As the values are stored within the collection indirectly based on hash, the sort operation is expensive and also a new collection has to be created.
This is where SortedSet<T> comes into play, this collection type was introduced in .Net 4.0, when you add item to this collection, the item is placed in the collection according to the sort criteria, thus when you need to iterate this sorted collection, it is much faster then the HashSet.
SortedSet has it's own cons, now that the items has to be placed in the correct position in the collection according to the sort order the Add() operation and Remove() operation don't take constant time anymore.

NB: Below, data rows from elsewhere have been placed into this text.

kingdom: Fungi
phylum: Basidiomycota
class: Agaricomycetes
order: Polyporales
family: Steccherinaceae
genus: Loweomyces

Searching for an element, would mean that a binary search has to be done on the collection which is logarithmic time.
The conclusion is that these Sets can be used accordingly to the requirements that you have and you are not forced to choose one collection over the other, if you need to iterate over a sorted collection, then a SortedSet would be the best choice.
.Net 4.0 also introduces the ISet<T> interface, both HashSet and SortedSet implements this interface, so you can always program to an interface and change your type in the middle of the implementation if you feel HashSet would do better then SortedSet.
Btw, why do you need to use sets anyways ?, cos' then they can be manipulated with set operation like Union, Intersect etc.. and that they can contain only unique elements.